There is no doubt that Leclerc has the pedigree to become world champion one day in the not-too-distant future. Success in karting (including being French champion in 2009), Formula Renault and Formula 3 (he won the GP3 Series in 2016), was followed by a dominant performance throughout the 2017 FIA Formula 2 series (which he won by a massive 72 points), and so he knows what it takes to win.

Plenty of people within the industry hold a similarly optimistic view of his future, with experienced heads around the Sauber team certain that, given the right car, Leclerc has what it takes to be world champion.

However, despite the fact that the majority of the Monegasque at Sunday's race will be cheering Leclerc on, the real race will be the battle between Hamilton and Vettel, currently first and second respectively in this year's Drivers' Championship.
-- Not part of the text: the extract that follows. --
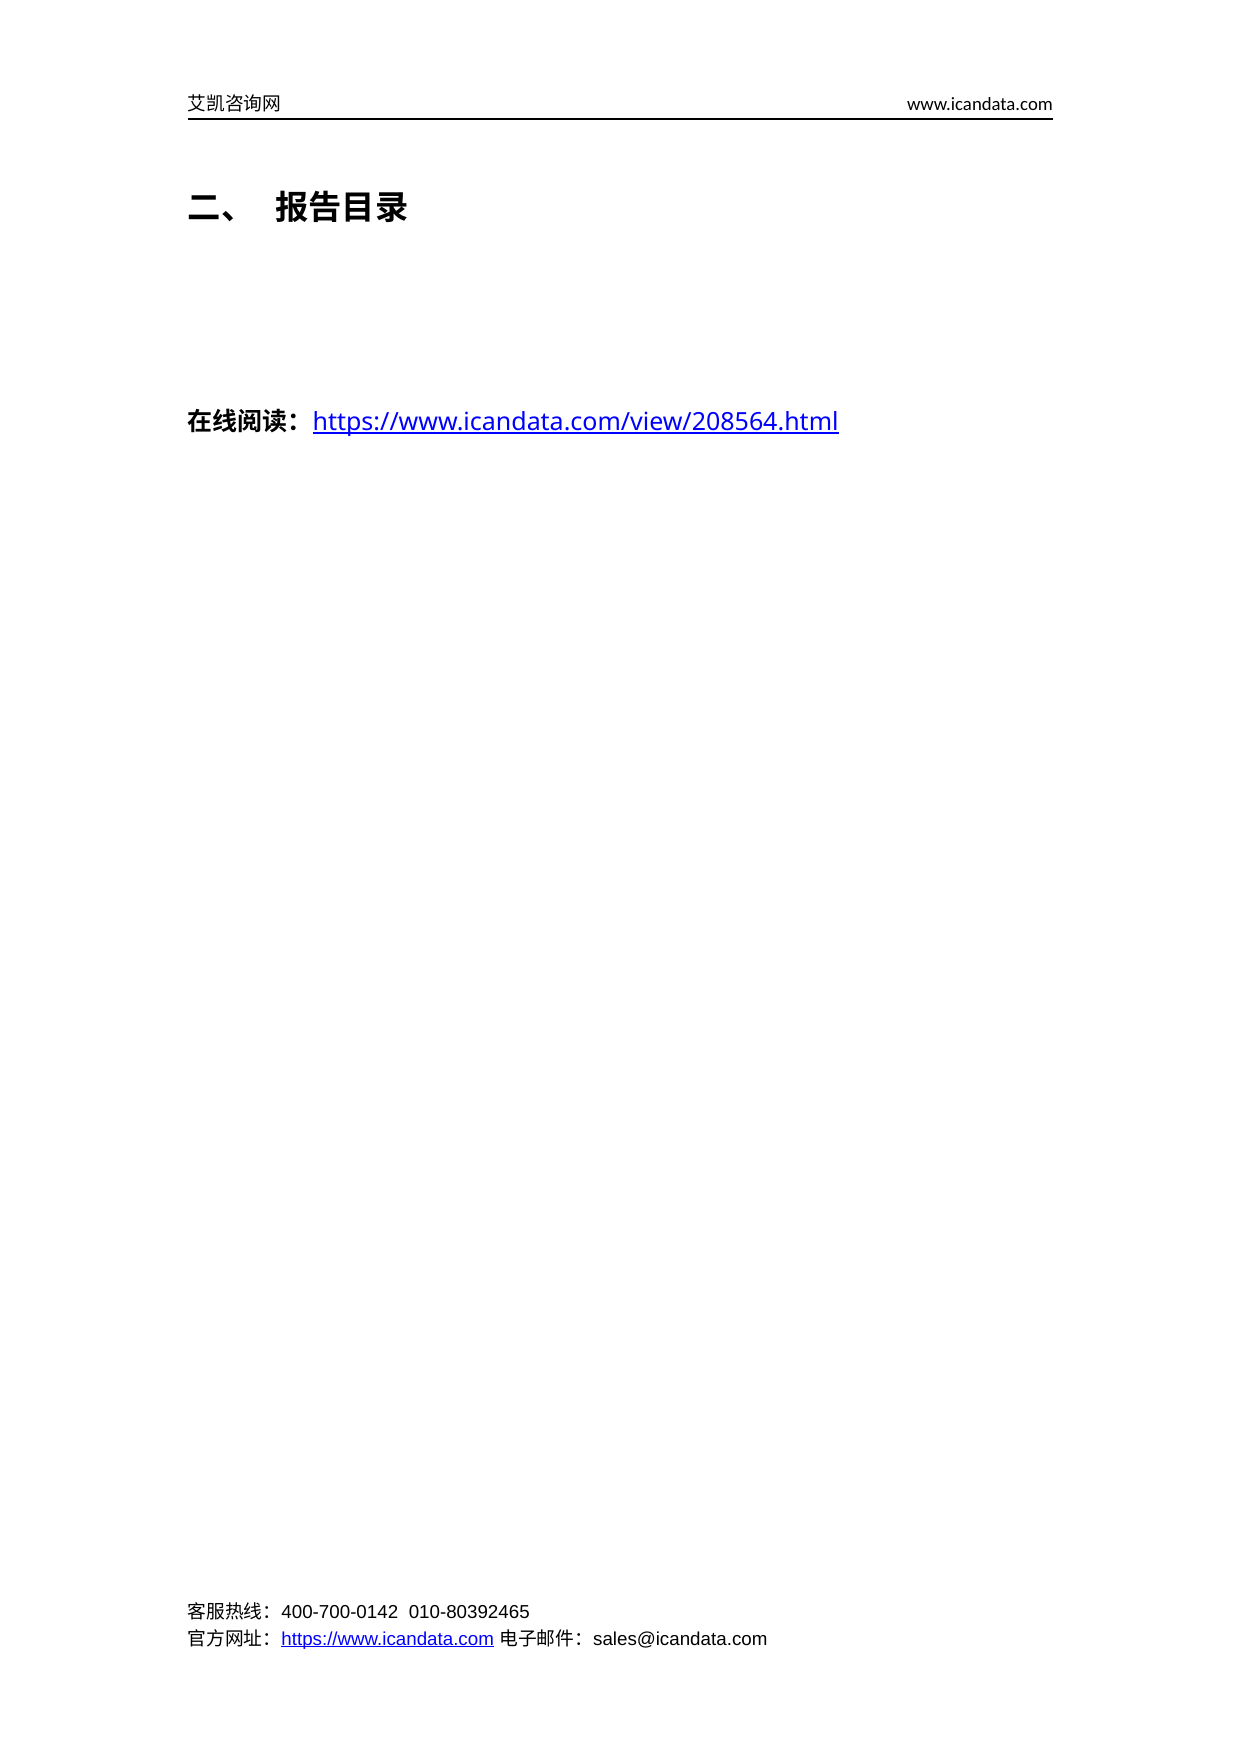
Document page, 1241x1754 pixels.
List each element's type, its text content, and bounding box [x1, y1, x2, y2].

subtitle 报告目录 [187, 172, 1053, 237]
text 在线阅读：https://www.icandata.com/view/208564.html [187, 387, 1053, 452]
After Hamilton's Mercedes proved too quick for Vettel and Ferrari in Spain, all eyes are on the Italian team in Monte Carlo to see if they can improve in the sixth race of season and make some headway in closing the 27 point gap that has opened up at the top of the Constructors' Championship.

Hamilton currently leads the Drivers' Championship by 17 points from Vettel, even though he would be the first to admit that he has not been at his best in some of the earlier races in the season. Likewise, despite having won two out of five races in 2018, Vettel and Ferrari cannot be happy with their overall performance thus far, although bad luck has certainly played some part in their run of results.

Nevertheless, this weekend's race is crucial for Vettel if Hamilton and Mercedes are not to open up too big a lead before the series of European races, where the reigning world champion traditionally performs at his best.

At the same time, Red Bull cannot be discounted in Monaco. Max Verstappen and Daniel Ricciardo have recorded the fastest two practice times to date, some way ahead of both Hamilton and Vettel, and a win for either the Belgian or the Australian would come as no great surprise (they are currently at odds of 5-1 and 9-2 respectively).